I hear a lot about human rights and things like freedom of speech, but I feel that we’ve lost our way with what rights fundamentally mean at a personal level which is where they count and have meaning. A right is something that we each inalienably have, it is something that is, or should be, self evident to us, like breathing. Human rights can be protected in law but they cannot be conferred, they must be something I own, the removal of which would cause me harm or distress.
Right now, in writing this, I am exercising my freedom of speech, which is a sovereign right, I own it. I can be silenced, either through being censored or physically silenced, but that silencing always requires an exercise of power, it cannot be removed in any other way or can it? What if I have learned to fear to speak out? Therein lies what I think is the problem of our times. We now live in a world where we have been coerced into fearing consequences such that we have learnt to silence ourselves.

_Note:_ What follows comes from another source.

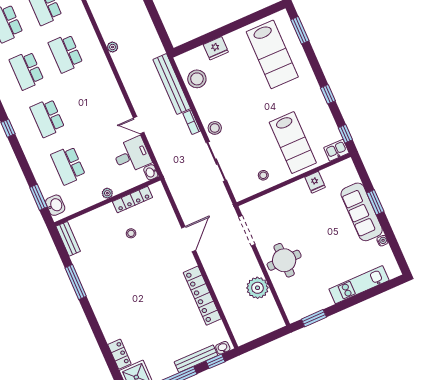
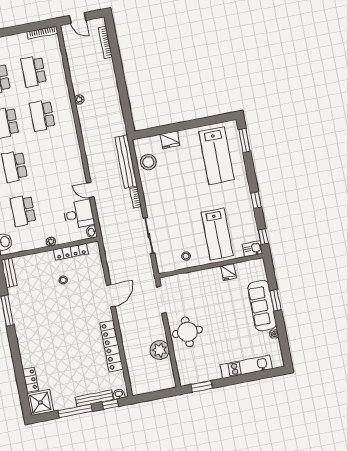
plant: (113, 47) -> (79, 99), moved
stool: (215, 128) -> (154, 207), removed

We haven’t lost the ability to speak out, but our will and determination has been eroded to such an extent that we have given up the right of our own volition, albeit through insidious coercion.
With the widespread use of CCTV cameras, something that I find an affront to my human dignity, we’ve been fed the line, ‘If you’ve done nothing wrong, you have nothing to worry about’. Actually I think we have a great deal to worry about in which the good they might be considered to do does not outweigh the greater harm they give rise to. Being a watched society is an insidious evil in which we are not party to those who make the rules nor those who watch and by whom we are observed and who watch us with suspicion. I feel it daily, in a very personal way which I can in no way put down to an overblown sense of paranoia.
I have become very aware that the daily sense of ill ease with which I move about the world, endlessly portrayed and stoked by the media, is an assault on my being. It is a human rights issue because I feel less free; there is less pleasure in roaming and in simply being me in the world.
I am old enough to have enjoyed the freedom and optimism that marked what being a hippy was all about. They were good years of liberation and hope in the post war era. I am, therefore, fortunate to have an internal point of reference with what I feel today. David Cameron wants to do away with Human Rights laws for the spurious reason that they stopBritainprotecting against terrorism. You simply cannot do away with the protection of an entire nations human rights in order to make it easier to catch a few criminals. Such an act of terrorism is likely to succeed precisely because we have learned to live with fear and in fear, but it is completely insane and must be prevented at all costs.